MOM! Rain and I squeal.

Is it over? enquires B. C. from the depths of my mane.

Yes! Look! She’s human again! We’ll all be human again!

After that, Mom was in her element, helping everybody as laughing, neighing they transformed back into themselves, injection after injection. The horses ran in laps around the grassy paddock, stuffed their faces with hay or threw themselves down and rolled. Arwen, once again a dish-faced grey mare with a perfect white diamond on her forehead, tore snorting around in circles before attempting to kick anyone in sight. Siobhan, a bay pony, trampled three humans and broke two fences, heading for home. Magic leapt and curvetted, a graceful grey gelding. Thunder, stolid and bay, gave one giant bunny hop into the air before coming to the ground and amiably beginning to lick the nearest person.

Rain, a tall blonde girl, danced in graceful ballet moves that cut swathes through the wavy grass. Dad, once again a bearded man, used a piece of wire, some spit and half of someone’s hanky to fashion a multiple-dose syringe that speeded up the process.

B. C., Skye and I were last. Skye gritted her teeth as Mom injected her shoulder, gasped once and transformed. She was beautiful as a human, but as a horse, she’s dazzling; a collection of sleek chestnut curves that bend and flow like a symphony. She steps over to me and with paralyzing joy, for the first time I experience her as a horse experiences another; her smell, her beauty, her language. We breathe into each other’s nostrils, blowing thoughts at each other, smells, emotions until I would have cried, if I was human.

But I’m not, and then it’s over, and B. C. is standing squished close against me as Mom gently injects me in the neck. The needle pinches slightly, I screw my eyes tight shut and the world spins. My senses blur and fade; smell and hearing all but vanish, touch virtually disappears and the next thing I know I’m lying on the ground, cheek pressed against the grass. Cheek. Wait. I’m lying facedown. I sit up, and realise that I’m human; short and thin and undeniably human.
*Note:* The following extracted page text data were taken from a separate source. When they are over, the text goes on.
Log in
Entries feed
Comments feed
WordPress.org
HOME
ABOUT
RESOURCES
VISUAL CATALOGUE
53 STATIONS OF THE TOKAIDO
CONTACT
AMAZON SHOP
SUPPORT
“That’s it,” says Mom’s voice above me. “It’s all right again.” She hugs me close, then walks away to help Dad doctor the handful of injuries from the fight.
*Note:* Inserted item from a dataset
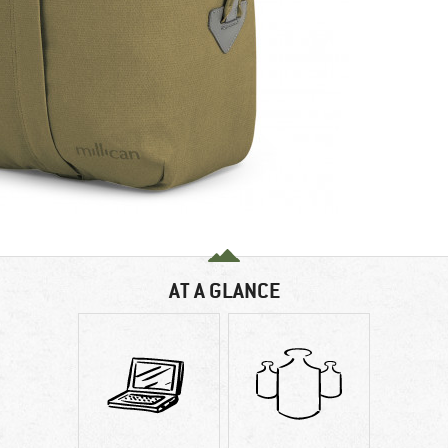
AT A GLANCE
“Being human suits you,” says B. C., and I get up and see that he’s human too – the way he was made to be. I almost break his ribs with one of my epic hugs and sigh deeply.

“I’m glad that’s over!” I say.

“Yeah, it was tough, but it was a pretty cool adventure,” says B. C.

“Yeah…” I watch the horses run laps through the grass, led by their queen, the indomitable Skye who never gave up. “I think I’m going to miss being a horse, though. I know God made me to be human, but it’s weird not to be able to smell and touch and understand the way a horse does. And run. And be strong. I miss that. Humans can’t be powerful and graceful at the same time the way horses can.”

B. C.’s big warm hand engulfs mine, fingers intertwining.

“Horses can’t do this,” he says.

2 thoughts on “Of Horses and Their People – Part V

  1. ~sigh~ what a great ending to their adventure. This was a great read, Firn. LOL even when I saw horses when I should have been seeing humans and vicky-verka. Now I’m going to have to read it from start to finish in one go. It was like being in grade school on a Friday afternoon when the teacher read us a chapter or two of a novel. We just didn’t want it to end, and then we’d have to wait till the next week for the next instalment 🙂

    • Glad you enjoyed it, Lyn! I wouldn’t give this story any points for literary merit – but it was a bucketload of fun to write, and hopefully a fun read, too!